A lei protege o empregado formal: entenda a presunção de recolhimento

A Lei nº 8.212/91 estabelece uma importante salvaguarda para o empregado com carteira assinada. O artigo 33, §5º, determina que existe uma presunção legal de recolhimento das contribuições previdenciárias pela empresa. Isso significa que o trabalhador não precisa provar que o INSS foi pago pelo empregador; o simples exercício da atividade profissional já garante a proteção.

Essa regra visa impedir que o empregado seja prejudicado por uma irregularidade cometida pela empresa, já que ele não tem controle direto sobre o repasse das contribuições. A Justiça Federal tem confirmado esse entendimento diversas vezes, reforçando que a responsabilidade pelo recolhimento é exclusiva do empregador.

Por que o INSS ainda nega benefícios nesses casos?

Apesar da proteção legal, as negativas administrativas persistem. Grande parte das análises é automatizada e se baseia nas informações do CNIS. Quando o sistema aponta ausência de contribuições, o benefício pode ser bloqueado automaticamente, mesmo que o perito médico reconheça a incapacidade. Especialistas em direito previdenciário consideram esse tipo de indeferimento irregular quando há vínculo empregatício formal comprovado.

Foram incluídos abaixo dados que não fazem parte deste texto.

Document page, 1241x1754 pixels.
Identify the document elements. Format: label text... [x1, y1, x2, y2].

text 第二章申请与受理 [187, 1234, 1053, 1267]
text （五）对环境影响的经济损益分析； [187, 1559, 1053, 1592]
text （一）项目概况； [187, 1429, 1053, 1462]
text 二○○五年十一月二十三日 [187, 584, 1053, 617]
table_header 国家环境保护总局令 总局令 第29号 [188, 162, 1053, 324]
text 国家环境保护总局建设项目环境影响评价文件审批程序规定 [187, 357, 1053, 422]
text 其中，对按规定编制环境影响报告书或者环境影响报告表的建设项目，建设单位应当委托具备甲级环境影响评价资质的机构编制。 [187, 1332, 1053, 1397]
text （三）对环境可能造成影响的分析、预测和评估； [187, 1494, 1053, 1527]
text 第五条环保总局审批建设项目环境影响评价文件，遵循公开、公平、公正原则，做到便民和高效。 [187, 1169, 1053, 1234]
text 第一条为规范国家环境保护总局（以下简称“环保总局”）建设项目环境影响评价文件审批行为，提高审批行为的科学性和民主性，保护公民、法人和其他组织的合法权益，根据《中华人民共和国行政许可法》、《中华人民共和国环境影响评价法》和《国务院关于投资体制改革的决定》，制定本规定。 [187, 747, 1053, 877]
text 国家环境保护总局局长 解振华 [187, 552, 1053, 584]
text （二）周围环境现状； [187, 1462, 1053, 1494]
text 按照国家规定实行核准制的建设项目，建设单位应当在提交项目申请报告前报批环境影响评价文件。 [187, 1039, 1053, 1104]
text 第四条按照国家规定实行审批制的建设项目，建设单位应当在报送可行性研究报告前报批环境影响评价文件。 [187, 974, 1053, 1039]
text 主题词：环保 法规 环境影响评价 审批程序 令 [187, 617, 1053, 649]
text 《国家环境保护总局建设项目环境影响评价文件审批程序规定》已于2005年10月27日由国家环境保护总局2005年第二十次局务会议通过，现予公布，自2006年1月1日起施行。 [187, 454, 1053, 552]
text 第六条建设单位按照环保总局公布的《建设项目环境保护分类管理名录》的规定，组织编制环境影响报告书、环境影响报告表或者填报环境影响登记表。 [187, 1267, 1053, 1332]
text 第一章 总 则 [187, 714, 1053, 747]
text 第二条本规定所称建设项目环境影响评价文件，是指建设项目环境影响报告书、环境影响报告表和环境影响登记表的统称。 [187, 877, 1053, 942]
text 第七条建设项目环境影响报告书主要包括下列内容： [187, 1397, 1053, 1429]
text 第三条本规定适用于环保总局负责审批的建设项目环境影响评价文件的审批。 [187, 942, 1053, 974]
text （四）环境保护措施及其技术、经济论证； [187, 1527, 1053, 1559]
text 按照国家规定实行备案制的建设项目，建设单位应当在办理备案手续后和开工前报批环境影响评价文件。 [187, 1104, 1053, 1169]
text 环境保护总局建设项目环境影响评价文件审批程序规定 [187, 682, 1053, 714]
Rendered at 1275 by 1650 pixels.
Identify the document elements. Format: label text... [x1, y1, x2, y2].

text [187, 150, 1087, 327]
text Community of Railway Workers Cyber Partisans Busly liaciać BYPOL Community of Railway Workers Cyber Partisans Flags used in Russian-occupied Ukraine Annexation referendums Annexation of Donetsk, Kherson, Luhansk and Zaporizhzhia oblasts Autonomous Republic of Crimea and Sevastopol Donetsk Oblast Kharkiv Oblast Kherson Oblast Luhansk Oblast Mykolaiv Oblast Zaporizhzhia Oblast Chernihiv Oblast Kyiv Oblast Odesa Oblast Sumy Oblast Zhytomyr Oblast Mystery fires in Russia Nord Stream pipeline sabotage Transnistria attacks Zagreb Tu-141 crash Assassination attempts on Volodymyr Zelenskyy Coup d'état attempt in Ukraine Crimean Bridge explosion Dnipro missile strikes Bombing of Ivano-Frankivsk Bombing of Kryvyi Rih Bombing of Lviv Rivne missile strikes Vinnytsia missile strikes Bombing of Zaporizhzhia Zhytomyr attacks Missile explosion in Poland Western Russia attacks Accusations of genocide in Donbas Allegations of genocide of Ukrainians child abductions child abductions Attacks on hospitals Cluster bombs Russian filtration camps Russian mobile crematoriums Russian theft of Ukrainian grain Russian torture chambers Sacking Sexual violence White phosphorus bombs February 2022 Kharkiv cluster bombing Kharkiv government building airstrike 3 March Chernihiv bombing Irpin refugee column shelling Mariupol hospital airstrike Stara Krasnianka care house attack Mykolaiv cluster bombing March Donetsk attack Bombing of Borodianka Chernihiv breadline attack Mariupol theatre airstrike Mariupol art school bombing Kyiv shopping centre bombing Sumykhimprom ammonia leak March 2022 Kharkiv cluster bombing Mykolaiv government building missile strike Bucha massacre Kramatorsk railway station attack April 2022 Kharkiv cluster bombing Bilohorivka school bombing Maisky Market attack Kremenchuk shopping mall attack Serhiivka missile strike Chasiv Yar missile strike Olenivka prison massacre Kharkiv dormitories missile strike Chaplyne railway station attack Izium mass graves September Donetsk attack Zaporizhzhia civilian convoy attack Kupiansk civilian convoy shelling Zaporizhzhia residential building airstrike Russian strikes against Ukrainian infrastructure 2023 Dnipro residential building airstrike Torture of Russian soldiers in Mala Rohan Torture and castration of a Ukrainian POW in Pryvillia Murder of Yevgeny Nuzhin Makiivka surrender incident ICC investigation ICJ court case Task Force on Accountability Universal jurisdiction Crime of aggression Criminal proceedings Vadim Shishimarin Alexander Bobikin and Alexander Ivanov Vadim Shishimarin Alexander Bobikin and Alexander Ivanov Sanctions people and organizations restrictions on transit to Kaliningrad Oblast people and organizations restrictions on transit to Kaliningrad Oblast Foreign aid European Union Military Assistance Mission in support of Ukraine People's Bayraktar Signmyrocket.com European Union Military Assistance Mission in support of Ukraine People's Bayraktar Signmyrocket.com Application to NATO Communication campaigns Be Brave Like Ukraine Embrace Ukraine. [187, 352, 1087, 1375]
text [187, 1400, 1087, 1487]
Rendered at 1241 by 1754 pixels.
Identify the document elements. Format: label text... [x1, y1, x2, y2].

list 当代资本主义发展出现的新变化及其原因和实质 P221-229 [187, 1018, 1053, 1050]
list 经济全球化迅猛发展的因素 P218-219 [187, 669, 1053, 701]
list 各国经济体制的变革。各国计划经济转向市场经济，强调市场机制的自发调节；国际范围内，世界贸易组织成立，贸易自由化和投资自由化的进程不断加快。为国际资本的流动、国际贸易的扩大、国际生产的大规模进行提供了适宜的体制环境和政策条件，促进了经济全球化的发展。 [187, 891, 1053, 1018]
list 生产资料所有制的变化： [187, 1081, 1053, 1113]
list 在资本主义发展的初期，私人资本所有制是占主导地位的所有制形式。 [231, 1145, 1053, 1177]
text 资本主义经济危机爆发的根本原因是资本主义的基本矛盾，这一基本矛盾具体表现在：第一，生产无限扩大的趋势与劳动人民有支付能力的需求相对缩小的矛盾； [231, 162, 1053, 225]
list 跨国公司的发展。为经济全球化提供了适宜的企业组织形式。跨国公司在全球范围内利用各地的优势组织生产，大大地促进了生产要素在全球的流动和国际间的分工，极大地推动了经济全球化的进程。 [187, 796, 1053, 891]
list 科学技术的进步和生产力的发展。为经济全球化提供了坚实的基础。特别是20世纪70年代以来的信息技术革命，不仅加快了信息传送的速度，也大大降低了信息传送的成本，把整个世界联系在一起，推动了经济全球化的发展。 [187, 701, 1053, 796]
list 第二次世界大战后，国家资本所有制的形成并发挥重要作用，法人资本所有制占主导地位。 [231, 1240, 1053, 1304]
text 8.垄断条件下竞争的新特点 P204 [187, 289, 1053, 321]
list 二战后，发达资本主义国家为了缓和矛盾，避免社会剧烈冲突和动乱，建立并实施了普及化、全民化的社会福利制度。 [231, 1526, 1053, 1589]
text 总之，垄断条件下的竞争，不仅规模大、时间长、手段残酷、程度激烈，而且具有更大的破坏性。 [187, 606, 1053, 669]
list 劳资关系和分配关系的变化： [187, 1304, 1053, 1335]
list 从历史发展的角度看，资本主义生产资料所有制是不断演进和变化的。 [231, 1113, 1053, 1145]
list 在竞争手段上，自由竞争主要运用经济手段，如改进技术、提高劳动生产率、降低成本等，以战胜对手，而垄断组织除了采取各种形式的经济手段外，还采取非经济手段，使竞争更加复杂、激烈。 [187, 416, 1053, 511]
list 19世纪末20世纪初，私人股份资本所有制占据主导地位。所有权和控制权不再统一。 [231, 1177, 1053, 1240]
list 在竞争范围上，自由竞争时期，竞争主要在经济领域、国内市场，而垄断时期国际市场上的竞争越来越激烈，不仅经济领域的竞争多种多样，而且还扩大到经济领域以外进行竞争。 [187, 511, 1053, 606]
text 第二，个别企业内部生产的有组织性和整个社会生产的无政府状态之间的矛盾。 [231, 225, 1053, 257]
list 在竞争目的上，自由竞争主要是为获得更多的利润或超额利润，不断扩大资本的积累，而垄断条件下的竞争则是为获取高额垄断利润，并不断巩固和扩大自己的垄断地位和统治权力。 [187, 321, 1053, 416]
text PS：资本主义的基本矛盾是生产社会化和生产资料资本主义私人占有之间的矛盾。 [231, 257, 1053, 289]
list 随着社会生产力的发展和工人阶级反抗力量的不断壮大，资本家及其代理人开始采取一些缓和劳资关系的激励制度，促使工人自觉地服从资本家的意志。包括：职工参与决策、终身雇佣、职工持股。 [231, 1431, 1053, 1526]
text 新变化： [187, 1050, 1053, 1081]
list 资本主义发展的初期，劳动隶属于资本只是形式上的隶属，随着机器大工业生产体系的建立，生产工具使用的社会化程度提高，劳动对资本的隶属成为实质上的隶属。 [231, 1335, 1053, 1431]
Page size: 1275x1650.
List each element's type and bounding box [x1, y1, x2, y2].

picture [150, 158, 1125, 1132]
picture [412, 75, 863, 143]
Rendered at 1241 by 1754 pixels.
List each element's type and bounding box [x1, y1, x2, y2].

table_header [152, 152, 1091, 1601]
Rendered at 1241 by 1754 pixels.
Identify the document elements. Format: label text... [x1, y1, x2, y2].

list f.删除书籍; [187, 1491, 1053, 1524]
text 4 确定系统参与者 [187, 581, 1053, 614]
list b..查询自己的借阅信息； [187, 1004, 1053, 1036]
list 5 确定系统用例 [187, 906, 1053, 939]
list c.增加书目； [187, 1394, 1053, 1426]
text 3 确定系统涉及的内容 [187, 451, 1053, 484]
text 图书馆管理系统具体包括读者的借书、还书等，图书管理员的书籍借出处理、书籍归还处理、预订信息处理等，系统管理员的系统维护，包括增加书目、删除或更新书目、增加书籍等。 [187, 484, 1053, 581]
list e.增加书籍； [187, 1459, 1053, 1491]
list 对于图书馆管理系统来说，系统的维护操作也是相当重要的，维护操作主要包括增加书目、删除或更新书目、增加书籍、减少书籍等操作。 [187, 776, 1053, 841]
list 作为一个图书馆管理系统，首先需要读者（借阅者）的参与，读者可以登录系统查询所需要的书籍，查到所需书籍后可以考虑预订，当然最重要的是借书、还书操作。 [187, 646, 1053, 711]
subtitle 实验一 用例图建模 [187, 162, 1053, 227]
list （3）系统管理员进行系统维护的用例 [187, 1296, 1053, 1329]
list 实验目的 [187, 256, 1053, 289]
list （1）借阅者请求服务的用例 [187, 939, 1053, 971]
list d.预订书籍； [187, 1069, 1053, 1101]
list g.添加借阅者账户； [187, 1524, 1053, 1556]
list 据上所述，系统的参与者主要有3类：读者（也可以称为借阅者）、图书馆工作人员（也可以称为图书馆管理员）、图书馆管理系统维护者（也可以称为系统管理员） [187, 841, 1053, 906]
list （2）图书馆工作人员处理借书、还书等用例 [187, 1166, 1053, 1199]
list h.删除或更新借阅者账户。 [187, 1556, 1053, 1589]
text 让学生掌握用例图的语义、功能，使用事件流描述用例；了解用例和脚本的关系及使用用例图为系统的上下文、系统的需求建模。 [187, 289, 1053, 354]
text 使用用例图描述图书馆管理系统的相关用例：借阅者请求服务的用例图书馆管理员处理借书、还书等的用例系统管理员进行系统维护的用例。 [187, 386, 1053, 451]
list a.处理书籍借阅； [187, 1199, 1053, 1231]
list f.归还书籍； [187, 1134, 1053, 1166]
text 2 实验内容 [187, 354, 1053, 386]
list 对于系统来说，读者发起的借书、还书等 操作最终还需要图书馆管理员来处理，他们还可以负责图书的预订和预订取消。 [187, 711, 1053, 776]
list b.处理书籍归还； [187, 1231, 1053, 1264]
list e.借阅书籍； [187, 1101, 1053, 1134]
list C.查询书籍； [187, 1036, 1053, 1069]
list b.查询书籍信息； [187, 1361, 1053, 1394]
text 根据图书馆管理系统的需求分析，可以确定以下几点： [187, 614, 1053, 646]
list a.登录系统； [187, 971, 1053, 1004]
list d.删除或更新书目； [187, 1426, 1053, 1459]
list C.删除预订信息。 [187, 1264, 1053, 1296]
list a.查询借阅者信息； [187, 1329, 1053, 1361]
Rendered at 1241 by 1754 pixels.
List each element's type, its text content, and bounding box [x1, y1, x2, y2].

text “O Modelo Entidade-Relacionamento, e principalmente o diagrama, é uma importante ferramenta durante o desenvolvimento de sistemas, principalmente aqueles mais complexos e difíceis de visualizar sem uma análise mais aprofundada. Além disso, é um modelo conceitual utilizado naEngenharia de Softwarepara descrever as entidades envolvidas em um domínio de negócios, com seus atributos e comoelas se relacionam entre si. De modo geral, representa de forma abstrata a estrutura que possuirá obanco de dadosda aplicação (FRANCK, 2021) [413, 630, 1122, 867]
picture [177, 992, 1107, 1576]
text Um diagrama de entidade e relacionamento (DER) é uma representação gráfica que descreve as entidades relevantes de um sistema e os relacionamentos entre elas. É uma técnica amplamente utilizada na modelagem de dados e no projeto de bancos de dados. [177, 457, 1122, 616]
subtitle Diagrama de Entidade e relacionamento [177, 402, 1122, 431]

Diferença crucial entre empregado e contribuinte individual

É fundamental entender que a proteção legal não é a mesma para todos os segurados do INSS. O empregado contratado por empresa tem a presunção de recolhimento, e o período trabalhado conta para carência e qualidade de segurado, mesmo com inadimplência do empregador. Já os contribuintes individuais (autônomos, freelancers, etc.) são responsáveis pelo próprio recolhimento. Nesses casos, apenas as contribuições efetivamente pagas são consideradas válidas pelo INSS.

Como saber se a empresa está recolhendo e o que fazer em caso de negativa

Para acompanhar sua situação, o trabalhador pode usar o portal ou aplicativo Meu INSS, onde é possível verificar vínculos, salários e contribuições no CNIS. Guardar documentos como carteira de trabalho, holerites e extratos do FGTS é crucial para comprovar o vínculo em caso de necessidade. Se o auxílio-doença for negado por falta de contribuições, o trabalhador pode apresentar recurso administrativo ao INSS. Caso não resolva, ainda é possível recorrer à Justiça, onde tribunais têm decidido a favor do empregado prejudicado pela falha do empregador.

A inadimplência previdenciária pode gerar sérias consequências para a empresa, incluindo cobranças, multas e processos. Conhecer seus direitos e agir rapidamente diante de inconsistências são medidas essenciais para garantir o acesso aos benefícios previdenciários.